▶ _What this task involves_
The answer must consist of the entries, copied exactly and in full.

▶ _Material for this task_
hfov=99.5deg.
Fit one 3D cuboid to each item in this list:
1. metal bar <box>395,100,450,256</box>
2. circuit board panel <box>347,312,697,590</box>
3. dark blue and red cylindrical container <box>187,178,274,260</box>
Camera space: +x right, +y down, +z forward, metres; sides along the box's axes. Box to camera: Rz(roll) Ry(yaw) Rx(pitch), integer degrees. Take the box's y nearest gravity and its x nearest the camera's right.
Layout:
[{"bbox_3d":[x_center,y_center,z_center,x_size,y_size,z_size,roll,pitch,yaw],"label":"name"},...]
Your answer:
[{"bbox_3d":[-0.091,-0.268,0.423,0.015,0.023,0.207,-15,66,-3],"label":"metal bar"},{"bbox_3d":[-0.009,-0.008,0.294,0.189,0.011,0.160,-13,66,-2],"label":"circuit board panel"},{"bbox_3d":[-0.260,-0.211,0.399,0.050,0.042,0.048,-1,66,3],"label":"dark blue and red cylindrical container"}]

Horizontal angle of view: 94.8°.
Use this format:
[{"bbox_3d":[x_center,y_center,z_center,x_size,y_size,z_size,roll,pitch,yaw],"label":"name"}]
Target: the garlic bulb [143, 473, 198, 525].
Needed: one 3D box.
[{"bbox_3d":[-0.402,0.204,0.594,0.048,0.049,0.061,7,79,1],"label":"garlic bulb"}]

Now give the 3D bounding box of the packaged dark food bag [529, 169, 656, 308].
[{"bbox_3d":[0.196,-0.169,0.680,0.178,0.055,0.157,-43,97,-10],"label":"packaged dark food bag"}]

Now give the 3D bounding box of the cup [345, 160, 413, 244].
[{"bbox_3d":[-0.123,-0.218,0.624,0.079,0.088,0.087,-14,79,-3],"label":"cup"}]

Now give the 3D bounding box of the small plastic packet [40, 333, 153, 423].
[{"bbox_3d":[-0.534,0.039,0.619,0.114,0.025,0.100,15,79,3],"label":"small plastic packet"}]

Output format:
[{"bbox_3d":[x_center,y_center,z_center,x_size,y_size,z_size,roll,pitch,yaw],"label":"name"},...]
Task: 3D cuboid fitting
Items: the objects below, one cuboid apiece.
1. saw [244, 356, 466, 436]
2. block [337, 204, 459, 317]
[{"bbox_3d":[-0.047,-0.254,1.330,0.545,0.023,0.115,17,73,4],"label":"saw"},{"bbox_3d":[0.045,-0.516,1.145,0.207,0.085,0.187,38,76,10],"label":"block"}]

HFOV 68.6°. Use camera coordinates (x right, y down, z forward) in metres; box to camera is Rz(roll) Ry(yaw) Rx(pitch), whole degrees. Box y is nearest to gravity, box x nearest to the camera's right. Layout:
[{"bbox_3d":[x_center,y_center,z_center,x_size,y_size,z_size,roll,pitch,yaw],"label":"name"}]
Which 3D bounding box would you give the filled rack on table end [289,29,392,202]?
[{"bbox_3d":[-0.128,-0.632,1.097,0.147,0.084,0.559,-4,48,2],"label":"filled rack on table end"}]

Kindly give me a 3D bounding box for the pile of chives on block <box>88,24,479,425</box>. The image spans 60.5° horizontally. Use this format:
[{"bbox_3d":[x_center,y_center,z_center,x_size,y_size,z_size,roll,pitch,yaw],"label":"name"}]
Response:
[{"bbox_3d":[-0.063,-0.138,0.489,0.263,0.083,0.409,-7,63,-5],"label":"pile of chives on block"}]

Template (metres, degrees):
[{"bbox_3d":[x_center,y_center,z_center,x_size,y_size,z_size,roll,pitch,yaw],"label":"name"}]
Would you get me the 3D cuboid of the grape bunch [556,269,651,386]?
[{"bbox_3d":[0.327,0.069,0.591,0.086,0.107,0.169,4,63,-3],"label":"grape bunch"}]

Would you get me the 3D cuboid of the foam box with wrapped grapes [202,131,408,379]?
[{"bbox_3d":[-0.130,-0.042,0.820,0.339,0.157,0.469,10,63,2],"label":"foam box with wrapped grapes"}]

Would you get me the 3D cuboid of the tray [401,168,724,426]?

▶ _Exercise response_
hfov=99.5deg.
Fit one 3D cuboid to each item in this list:
1. metal bar <box>395,100,450,256</box>
2. circuit board panel <box>347,312,697,590</box>
3. dark blue and red cylindrical container <box>187,178,274,260</box>
Camera space: +x right, +y down, +z forward, metres; sides along the box's axes. Box to camera: Rz(roll) Ry(yaw) Rx(pitch), integer degrees. Take the box's y nearest gravity and its x nearest the camera's right.
Layout:
[{"bbox_3d":[x_center,y_center,z_center,x_size,y_size,z_size,roll,pitch,yaw],"label":"name"},...]
Your answer:
[{"bbox_3d":[-0.091,-0.268,0.423,0.015,0.023,0.207,-15,66,-3],"label":"metal bar"},{"bbox_3d":[-0.009,-0.008,0.294,0.189,0.011,0.160,-13,66,-2],"label":"circuit board panel"},{"bbox_3d":[-0.260,-0.211,0.399,0.050,0.042,0.048,-1,66,3],"label":"dark blue and red cylindrical container"}]

Horizontal angle of view: 94.8°.
Use this format:
[{"bbox_3d":[x_center,y_center,z_center,x_size,y_size,z_size,roll,pitch,yaw],"label":"name"}]
Target: the garlic bulb [143, 473, 198, 525].
Needed: one 3D box.
[{"bbox_3d":[-0.402,0.204,0.594,0.048,0.049,0.061,7,79,1],"label":"garlic bulb"}]

Now give the 3D bounding box of the packaged dark food bag [529, 169, 656, 308].
[{"bbox_3d":[0.196,-0.169,0.680,0.178,0.055,0.157,-43,97,-10],"label":"packaged dark food bag"}]

Now give the 3D bounding box of the cup [345, 160, 413, 244].
[{"bbox_3d":[-0.123,-0.218,0.624,0.079,0.088,0.087,-14,79,-3],"label":"cup"}]

Now give the 3D bounding box of the small plastic packet [40, 333, 153, 423].
[{"bbox_3d":[-0.534,0.039,0.619,0.114,0.025,0.100,15,79,3],"label":"small plastic packet"}]

Output format:
[{"bbox_3d":[x_center,y_center,z_center,x_size,y_size,z_size,roll,pitch,yaw],"label":"name"},...]
Task: 3D cuboid fitting
Items: the objects below, one cuboid apiece.
1. saw [244, 356, 466, 436]
2. block [337, 204, 459, 317]
[{"bbox_3d":[-0.047,-0.254,1.330,0.545,0.023,0.115,17,73,4],"label":"saw"},{"bbox_3d":[0.045,-0.516,1.145,0.207,0.085,0.187,38,76,10],"label":"block"}]

HFOV 68.6°. Use camera coordinates (x right, y down, z forward) in metres; box to camera is Rz(roll) Ry(yaw) Rx(pitch), whole degrees. Box y is nearest to gravity, box x nearest to the camera's right. Layout:
[{"bbox_3d":[x_center,y_center,z_center,x_size,y_size,z_size,roll,pitch,yaw],"label":"name"}]
Which 3D bounding box would you give the filled rack on table end [289,29,392,202]?
[{"bbox_3d":[-0.128,-0.632,1.097,0.147,0.084,0.559,-4,48,2],"label":"filled rack on table end"}]

Kindly give me a 3D bounding box for the pile of chives on block <box>88,24,479,425</box>. The image spans 60.5° horizontally. Use this format:
[{"bbox_3d":[x_center,y_center,z_center,x_size,y_size,z_size,roll,pitch,yaw],"label":"name"}]
Response:
[{"bbox_3d":[-0.063,-0.138,0.489,0.263,0.083,0.409,-7,63,-5],"label":"pile of chives on block"}]

Template (metres, degrees):
[{"bbox_3d":[x_center,y_center,z_center,x_size,y_size,z_size,roll,pitch,yaw],"label":"name"}]
Would you get me the 3D cuboid of the grape bunch [556,269,651,386]?
[{"bbox_3d":[0.327,0.069,0.591,0.086,0.107,0.169,4,63,-3],"label":"grape bunch"}]

Would you get me the 3D cuboid of the foam box with wrapped grapes [202,131,408,379]?
[{"bbox_3d":[-0.130,-0.042,0.820,0.339,0.157,0.469,10,63,2],"label":"foam box with wrapped grapes"}]

Would you get me the 3D cuboid of the tray [401,168,724,426]?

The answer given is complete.